» Task objective:
Among the lines below, copy each one in which "root" appears.
····················
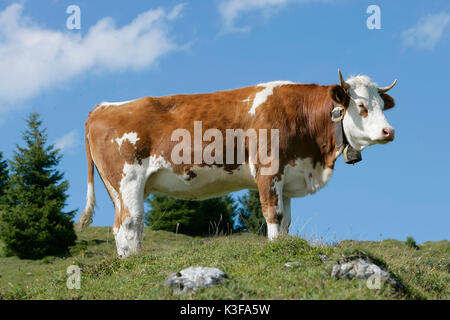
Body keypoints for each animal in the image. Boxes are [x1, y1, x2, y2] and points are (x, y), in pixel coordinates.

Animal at [78, 70, 398, 258]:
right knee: (130, 224)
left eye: (383, 105)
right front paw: (274, 250)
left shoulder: (289, 175)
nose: (389, 131)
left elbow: (287, 220)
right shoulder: (268, 169)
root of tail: (102, 107)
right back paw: (132, 262)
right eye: (361, 106)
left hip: (123, 188)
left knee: (126, 227)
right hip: (127, 180)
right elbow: (273, 214)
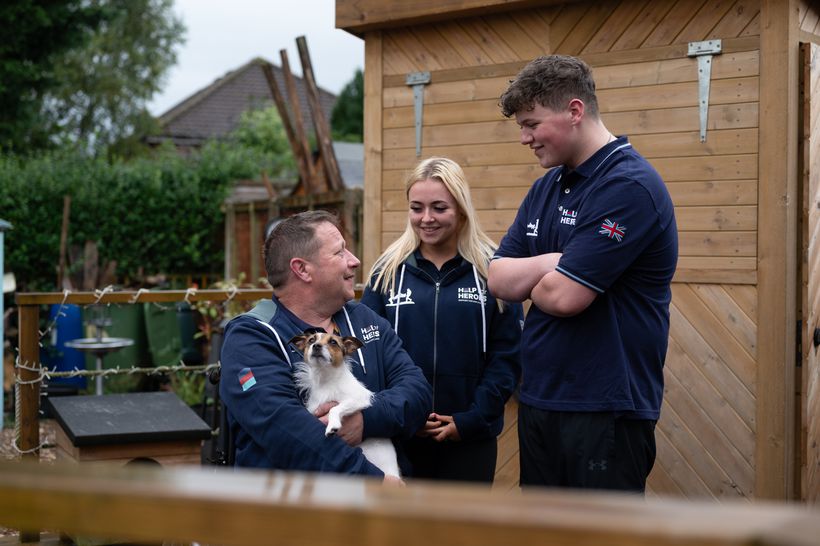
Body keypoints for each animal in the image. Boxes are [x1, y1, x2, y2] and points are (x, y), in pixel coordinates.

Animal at [290, 328, 402, 476]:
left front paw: (332, 426)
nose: (316, 346)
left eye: (333, 342)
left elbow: (335, 408)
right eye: (311, 340)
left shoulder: (359, 399)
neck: (326, 380)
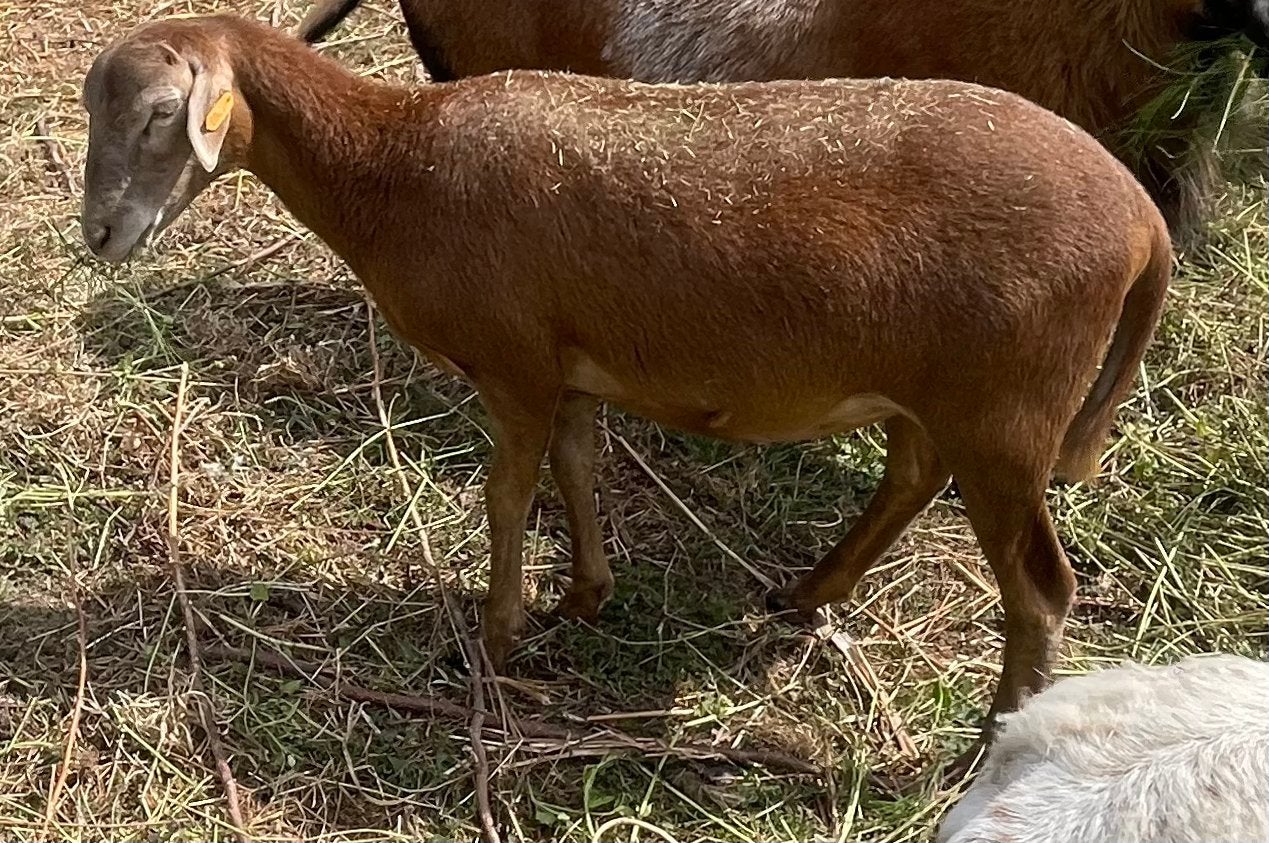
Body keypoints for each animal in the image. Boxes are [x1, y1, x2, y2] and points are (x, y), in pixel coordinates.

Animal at [79, 14, 1171, 761]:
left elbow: (506, 494)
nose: (99, 235)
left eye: (159, 117)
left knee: (1039, 585)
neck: (394, 166)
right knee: (909, 480)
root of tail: (1140, 218)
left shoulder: (514, 363)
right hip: (938, 387)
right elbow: (577, 466)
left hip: (1007, 407)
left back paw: (995, 738)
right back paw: (809, 591)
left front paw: (497, 635)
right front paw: (583, 598)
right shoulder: (569, 366)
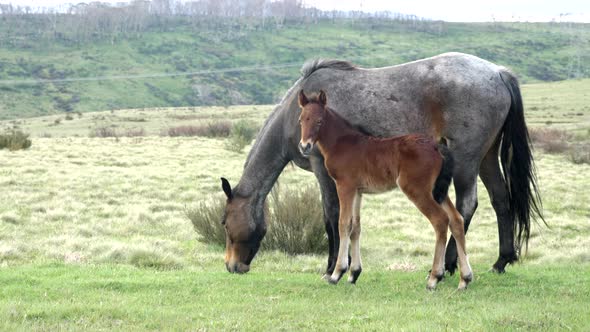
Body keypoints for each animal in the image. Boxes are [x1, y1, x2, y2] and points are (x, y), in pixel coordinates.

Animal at [298, 89, 474, 290]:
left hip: (417, 189)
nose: (304, 146)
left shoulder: (345, 186)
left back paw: (434, 278)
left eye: (319, 121)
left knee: (440, 220)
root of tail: (437, 146)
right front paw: (354, 274)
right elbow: (355, 226)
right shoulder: (358, 191)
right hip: (438, 191)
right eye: (301, 120)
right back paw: (465, 278)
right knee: (456, 220)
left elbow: (343, 224)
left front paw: (337, 273)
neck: (342, 143)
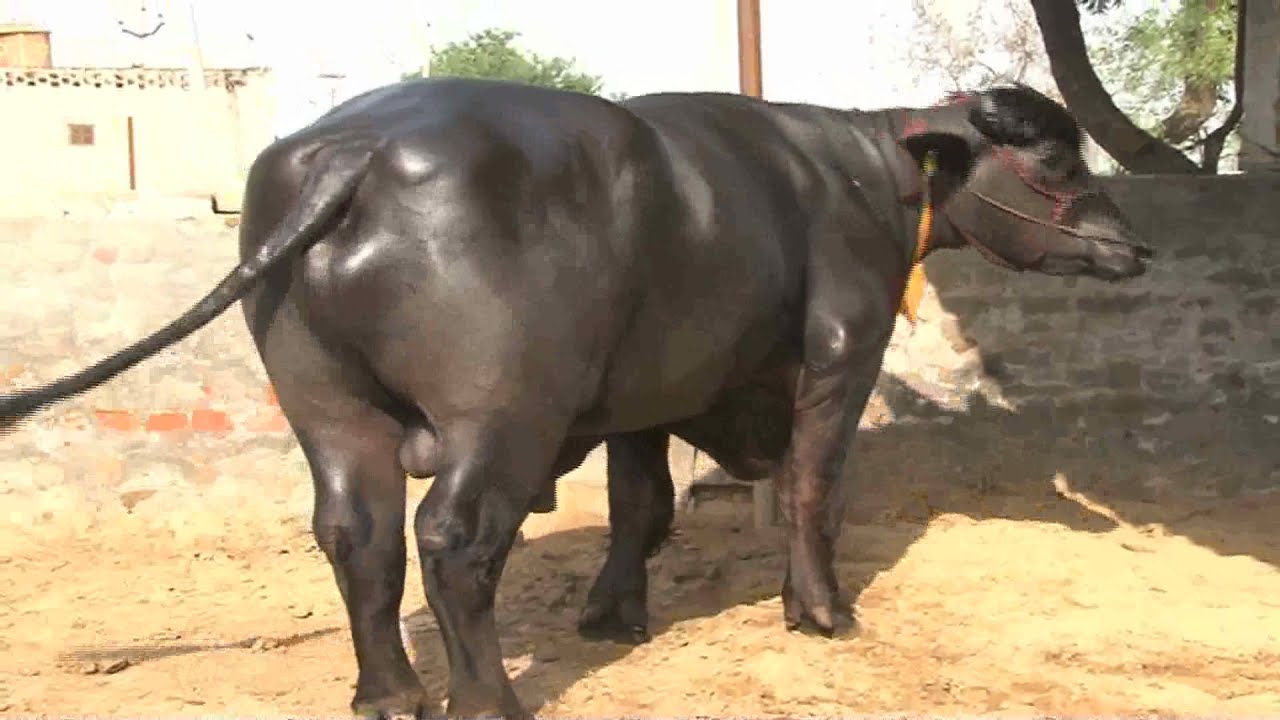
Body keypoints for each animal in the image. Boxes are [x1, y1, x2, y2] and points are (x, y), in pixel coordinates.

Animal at [0, 78, 1151, 719]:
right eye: (1054, 162)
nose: (1133, 248)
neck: (863, 178)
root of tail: (354, 149)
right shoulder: (839, 359)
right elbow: (813, 490)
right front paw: (821, 611)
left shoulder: (643, 396)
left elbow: (641, 504)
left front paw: (611, 616)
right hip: (499, 414)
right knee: (453, 539)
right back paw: (487, 704)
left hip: (327, 409)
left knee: (355, 533)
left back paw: (390, 695)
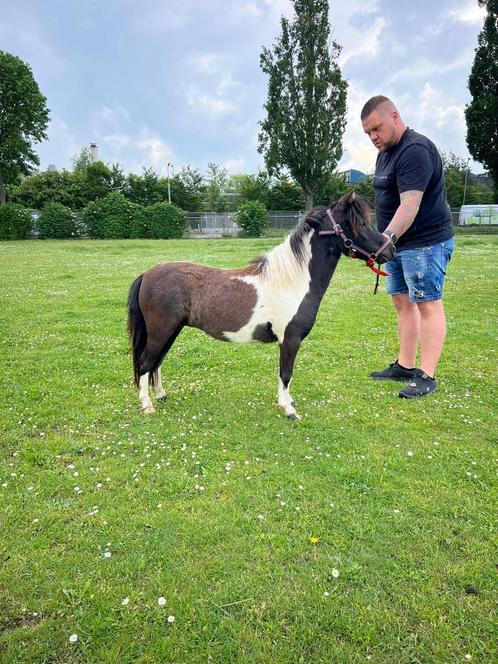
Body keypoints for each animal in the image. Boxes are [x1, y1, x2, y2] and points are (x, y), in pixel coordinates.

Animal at [127, 192, 392, 418]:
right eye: (359, 224)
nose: (390, 248)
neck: (291, 282)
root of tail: (147, 274)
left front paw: (288, 403)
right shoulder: (290, 340)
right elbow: (286, 374)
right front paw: (288, 409)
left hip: (171, 331)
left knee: (157, 362)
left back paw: (161, 395)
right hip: (161, 331)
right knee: (145, 363)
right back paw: (147, 405)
····················
» Task solution:
root of tail: (102, 107)
root of tail: (1140, 218)
root of tail: (437, 146)
root of tail: (354, 149)
root of tail: (147, 274)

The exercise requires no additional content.